TASK DIRECTIONS
Your reply should be made up of every line in the records below that holds the string "layout".

EXCERPTED DATA
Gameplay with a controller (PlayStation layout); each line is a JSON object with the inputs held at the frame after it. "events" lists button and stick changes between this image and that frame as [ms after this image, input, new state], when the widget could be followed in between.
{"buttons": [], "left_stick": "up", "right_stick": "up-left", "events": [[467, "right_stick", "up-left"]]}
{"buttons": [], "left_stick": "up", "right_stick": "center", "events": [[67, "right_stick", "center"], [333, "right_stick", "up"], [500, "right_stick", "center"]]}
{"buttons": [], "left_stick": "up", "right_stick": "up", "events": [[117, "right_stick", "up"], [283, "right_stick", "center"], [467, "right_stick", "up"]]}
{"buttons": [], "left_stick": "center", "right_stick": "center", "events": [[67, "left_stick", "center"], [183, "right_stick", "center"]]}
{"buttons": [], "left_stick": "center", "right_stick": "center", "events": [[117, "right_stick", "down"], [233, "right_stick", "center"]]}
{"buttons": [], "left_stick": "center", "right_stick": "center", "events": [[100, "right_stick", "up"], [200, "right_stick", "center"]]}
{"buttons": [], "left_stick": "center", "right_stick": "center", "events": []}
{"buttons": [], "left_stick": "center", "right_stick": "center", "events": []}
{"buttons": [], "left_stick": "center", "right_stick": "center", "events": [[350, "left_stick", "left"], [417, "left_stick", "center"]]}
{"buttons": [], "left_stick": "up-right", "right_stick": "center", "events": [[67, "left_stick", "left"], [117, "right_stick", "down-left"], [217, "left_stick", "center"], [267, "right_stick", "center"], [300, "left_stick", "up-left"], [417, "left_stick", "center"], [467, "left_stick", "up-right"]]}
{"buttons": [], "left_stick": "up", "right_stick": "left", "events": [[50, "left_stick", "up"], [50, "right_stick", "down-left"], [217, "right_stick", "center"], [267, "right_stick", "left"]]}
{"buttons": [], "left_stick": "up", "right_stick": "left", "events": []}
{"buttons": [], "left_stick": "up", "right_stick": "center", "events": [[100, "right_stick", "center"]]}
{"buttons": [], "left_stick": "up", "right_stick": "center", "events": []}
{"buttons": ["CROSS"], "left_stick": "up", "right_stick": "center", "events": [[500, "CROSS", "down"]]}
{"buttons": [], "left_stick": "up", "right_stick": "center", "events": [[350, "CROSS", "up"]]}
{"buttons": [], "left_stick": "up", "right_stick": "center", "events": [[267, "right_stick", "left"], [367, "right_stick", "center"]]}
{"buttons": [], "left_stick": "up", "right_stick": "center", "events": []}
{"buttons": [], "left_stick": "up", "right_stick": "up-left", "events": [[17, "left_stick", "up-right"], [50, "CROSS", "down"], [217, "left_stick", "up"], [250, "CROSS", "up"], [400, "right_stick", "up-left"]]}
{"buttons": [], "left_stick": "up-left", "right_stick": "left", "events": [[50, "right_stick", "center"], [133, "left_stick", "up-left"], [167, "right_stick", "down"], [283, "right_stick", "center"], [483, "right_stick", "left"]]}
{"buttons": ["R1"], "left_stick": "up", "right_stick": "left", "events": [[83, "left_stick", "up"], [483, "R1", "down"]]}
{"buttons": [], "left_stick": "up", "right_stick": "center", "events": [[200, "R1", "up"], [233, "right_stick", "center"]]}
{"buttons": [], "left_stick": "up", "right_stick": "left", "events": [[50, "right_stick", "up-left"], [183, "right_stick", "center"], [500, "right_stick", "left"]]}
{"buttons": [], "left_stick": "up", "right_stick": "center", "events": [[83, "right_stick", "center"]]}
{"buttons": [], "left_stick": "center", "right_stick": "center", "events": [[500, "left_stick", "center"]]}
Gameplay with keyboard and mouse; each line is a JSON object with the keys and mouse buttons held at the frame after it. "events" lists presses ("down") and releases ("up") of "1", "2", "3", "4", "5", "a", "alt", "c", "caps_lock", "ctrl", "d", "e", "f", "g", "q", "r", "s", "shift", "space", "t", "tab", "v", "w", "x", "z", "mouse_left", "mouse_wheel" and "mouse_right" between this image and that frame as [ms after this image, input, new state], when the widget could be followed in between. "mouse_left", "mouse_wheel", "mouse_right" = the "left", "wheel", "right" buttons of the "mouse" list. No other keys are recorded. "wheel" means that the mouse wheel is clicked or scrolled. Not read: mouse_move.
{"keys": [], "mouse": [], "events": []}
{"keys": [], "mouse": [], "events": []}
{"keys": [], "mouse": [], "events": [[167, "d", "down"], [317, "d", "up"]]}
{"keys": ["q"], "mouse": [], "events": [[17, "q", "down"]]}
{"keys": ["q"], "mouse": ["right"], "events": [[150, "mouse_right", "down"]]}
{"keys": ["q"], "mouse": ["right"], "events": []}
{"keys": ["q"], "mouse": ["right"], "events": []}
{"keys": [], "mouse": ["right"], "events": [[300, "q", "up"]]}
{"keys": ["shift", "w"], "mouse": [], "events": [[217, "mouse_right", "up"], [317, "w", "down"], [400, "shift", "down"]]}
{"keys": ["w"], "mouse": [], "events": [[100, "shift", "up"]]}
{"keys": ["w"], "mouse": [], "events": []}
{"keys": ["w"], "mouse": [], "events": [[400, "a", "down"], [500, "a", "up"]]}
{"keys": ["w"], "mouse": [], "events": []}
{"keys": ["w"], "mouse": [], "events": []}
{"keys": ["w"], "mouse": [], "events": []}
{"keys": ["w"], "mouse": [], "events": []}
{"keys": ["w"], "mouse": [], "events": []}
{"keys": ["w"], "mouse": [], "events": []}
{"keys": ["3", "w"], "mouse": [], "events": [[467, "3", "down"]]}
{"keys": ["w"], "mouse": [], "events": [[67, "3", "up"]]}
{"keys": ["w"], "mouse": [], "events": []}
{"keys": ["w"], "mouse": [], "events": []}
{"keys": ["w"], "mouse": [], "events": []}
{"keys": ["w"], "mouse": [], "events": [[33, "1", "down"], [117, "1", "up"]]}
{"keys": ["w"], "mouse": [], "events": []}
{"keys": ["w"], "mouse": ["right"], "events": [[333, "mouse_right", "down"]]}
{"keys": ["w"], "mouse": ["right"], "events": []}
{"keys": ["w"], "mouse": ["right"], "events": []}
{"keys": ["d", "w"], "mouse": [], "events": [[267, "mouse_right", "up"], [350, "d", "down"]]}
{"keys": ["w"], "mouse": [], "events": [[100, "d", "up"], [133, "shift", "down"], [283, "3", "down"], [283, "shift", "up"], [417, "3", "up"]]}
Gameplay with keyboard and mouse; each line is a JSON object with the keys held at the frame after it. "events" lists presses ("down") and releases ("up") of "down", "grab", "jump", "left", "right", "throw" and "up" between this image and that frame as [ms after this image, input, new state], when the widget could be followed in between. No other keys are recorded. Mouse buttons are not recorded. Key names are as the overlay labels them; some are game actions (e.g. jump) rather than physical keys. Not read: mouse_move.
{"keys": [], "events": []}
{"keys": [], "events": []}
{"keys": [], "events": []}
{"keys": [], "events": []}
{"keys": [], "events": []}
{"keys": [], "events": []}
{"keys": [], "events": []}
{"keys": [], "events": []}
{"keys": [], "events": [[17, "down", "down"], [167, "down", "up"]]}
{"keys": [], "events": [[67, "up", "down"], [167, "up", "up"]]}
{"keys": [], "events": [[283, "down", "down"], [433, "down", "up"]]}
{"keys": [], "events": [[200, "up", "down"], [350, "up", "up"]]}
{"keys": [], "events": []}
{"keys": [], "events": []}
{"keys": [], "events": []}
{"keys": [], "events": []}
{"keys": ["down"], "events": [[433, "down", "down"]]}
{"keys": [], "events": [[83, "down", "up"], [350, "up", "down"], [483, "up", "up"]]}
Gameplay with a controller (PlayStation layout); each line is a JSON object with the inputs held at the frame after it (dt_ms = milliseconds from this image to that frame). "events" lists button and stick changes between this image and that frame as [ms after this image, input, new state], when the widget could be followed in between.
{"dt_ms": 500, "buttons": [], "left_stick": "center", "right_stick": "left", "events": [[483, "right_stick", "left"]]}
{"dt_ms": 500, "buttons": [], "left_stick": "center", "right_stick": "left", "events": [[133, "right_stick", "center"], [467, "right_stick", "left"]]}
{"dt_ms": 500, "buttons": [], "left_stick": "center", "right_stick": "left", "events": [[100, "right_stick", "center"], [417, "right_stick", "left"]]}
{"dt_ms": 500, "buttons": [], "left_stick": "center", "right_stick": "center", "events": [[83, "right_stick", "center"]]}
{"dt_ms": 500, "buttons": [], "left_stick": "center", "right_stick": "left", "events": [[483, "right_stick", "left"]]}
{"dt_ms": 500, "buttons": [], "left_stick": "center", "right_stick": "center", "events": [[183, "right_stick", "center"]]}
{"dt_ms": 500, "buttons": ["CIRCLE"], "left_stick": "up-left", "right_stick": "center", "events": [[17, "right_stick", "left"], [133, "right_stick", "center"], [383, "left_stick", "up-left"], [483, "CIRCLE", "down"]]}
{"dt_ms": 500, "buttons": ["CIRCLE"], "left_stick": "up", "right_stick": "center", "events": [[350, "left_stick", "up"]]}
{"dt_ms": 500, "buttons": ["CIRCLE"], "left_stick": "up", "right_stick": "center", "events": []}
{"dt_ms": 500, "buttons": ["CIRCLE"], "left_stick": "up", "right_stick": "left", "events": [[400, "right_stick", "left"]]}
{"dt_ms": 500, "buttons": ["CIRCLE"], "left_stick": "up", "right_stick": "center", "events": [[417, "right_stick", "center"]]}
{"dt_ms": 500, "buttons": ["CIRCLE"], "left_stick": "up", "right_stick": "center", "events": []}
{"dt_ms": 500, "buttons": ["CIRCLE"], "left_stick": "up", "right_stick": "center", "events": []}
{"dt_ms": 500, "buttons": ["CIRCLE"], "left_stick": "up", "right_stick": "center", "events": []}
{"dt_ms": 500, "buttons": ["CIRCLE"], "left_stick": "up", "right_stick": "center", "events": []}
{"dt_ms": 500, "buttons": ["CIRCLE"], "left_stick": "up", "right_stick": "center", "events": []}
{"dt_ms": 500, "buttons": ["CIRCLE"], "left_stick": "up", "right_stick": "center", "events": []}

WRITTEN RESPONSE
Gameplay with a controller (PlayStation layout); each line is a JSON object with the inputs held at the frame after it. "events" lists button and stick changes between this image and that frame as [ms after this image, input, new state], when the widget could be followed in between.
Gameplay with a controller (PlayStation layout); each line is a JSON object with the inputs held at the frame after it (dt_ms = milliseconds from this image to that frame). "events" lists button and stick changes between this image and that frame as [ms after this image, input, new state], when the widget could be followed in between.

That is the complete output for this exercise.